CHANGING THE WORLD with new fluorescent lightbulbs:

For two decades, CFLs lacked precisely what we expect from lightbulbs: strong, unwavering light; quiet; not to mention shapes that actually fit in the places we use bulbs. Now every one of those problems has been conquered. The bulbs come on quickly; their light is bright, white, steady, and silent; and the old U-shaped tubes–they looked like bulbs from a World War II submarine–have mostly been replaced by the swirl. Since 1985, CFLs have changed as much as cell phones and portable music players.

One thing hasn’t changed: the energy savings. Compact fluorescents emit the same light as classic incandescents but use 75% or 80% less electricity.

What that means is that if every one of 110 million American households bought just one ice-cream-cone bulb, took it home, and screwed it in the place of an ordinary 60-watt bulb, the energy saved would be enough to power a city of 1.5 million people. One bulb swapped out, enough electricity saved to power all the homes in Delaware and Rhode Island. In terms of oil not burned, or greenhouse gases not exhausted into the atmosphere, one bulb is equivalent to taking 1.3 million cars off the roads.

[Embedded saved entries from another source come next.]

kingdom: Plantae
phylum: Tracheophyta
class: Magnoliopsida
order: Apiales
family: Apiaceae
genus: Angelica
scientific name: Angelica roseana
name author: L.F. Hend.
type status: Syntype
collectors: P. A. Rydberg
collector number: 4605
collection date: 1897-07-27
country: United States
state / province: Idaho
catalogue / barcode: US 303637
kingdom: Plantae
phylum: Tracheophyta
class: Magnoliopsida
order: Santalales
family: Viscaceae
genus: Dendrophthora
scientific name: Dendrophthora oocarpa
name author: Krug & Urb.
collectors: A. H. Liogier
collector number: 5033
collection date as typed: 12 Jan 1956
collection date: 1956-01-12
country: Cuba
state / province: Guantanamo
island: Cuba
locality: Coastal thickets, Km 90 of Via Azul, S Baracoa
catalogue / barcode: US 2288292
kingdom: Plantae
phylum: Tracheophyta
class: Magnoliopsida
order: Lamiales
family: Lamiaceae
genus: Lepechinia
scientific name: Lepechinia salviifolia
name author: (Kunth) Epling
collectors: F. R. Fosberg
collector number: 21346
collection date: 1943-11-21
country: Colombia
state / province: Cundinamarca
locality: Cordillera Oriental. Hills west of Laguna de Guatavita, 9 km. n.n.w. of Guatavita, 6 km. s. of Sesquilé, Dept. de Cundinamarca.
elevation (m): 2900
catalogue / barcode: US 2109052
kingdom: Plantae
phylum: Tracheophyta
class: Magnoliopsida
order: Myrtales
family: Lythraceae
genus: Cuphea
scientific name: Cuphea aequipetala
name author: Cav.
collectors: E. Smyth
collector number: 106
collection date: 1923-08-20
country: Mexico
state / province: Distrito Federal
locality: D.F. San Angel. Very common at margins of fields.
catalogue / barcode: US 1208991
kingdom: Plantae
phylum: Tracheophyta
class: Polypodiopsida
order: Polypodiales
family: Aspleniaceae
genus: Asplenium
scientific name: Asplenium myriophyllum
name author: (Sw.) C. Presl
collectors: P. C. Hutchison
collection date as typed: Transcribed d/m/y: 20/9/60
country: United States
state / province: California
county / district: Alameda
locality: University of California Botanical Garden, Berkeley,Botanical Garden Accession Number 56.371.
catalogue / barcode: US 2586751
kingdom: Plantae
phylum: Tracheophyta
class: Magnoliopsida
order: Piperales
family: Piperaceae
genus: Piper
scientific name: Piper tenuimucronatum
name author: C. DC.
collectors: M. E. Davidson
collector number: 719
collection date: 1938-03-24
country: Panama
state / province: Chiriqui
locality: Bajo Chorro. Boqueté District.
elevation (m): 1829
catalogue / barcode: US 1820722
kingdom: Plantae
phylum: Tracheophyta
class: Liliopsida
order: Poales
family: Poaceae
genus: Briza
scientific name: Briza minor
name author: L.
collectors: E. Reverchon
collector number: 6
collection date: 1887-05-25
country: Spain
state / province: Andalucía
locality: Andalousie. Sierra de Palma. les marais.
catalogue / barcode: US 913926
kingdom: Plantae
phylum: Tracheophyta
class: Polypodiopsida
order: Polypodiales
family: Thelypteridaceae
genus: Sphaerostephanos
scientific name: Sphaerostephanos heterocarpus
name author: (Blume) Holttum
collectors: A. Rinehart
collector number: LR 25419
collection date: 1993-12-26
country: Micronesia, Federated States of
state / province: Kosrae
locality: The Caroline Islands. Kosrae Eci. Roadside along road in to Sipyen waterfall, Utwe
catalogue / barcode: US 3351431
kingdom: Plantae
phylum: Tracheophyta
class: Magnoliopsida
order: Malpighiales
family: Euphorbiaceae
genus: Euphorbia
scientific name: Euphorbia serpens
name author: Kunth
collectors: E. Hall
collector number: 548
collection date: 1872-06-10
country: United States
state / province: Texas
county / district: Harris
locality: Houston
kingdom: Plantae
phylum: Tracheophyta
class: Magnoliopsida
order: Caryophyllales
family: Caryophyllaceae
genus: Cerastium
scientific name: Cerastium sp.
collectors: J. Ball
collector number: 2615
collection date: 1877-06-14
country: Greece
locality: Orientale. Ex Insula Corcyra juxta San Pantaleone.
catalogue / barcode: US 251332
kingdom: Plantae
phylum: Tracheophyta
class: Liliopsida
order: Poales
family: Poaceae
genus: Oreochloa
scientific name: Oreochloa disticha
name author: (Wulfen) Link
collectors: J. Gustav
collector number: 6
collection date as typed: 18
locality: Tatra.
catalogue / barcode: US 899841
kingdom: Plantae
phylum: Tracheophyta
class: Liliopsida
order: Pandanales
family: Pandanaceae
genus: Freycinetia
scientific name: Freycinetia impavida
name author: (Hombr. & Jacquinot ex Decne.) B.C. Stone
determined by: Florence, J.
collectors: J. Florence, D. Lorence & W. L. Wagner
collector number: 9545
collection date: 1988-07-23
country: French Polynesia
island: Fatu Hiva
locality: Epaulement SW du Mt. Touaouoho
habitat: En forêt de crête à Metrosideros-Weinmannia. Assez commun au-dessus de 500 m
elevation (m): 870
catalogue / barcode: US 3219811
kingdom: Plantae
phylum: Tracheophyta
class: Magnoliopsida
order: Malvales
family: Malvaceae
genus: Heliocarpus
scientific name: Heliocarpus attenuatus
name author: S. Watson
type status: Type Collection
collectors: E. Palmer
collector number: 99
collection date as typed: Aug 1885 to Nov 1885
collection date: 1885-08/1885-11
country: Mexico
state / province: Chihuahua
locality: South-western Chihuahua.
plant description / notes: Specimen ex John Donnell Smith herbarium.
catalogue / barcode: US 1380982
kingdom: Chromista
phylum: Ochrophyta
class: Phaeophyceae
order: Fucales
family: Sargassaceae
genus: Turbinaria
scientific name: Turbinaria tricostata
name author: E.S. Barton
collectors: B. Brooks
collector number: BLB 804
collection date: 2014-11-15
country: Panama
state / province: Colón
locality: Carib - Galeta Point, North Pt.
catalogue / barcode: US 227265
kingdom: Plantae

I replaced the bulbs in the overhead fixture in my study with compact fluorescents, and I’m not crazy with the quality of the light they’re producing. But I may not have chosen the best new bulbs. I have been replacing outdoor lights with fluorescents, though, as I don’t care as much about the light quality there.

But look who’s spreading the technology:

In the next 12 months, starting with a major push this month, Wal-Mart wants to sell every one of its regular customers–100 million in all–one swirl bulb. In the process, Wal-Mart wants to change energy consumption in the United States, and energy consciousness, too. It also aims to change its own reputation, to use swirls to make clear how seriously Wal-Mart takes its new positioning as an environmental activist.

It’s a bold goal, a remarkable declaration of Wal-Mart’s intention to modernize and green up a whole line of business using market oomph. Teaming up with General Electric, which owns about 60% of the residential lightbulb market in the United States, Wal-Mart wants to single-handedly double U.S. sales for CFLs in a year, and it wants demand to surge forward after that.

Diane Lindsley, the hardware buyer who decides what goes in the lightbulb aisles at Wal-Mart, thinks 100 million swirls is perfectly reasonable.

No doubt we’ll hear more complaints about evil monopsony power, though.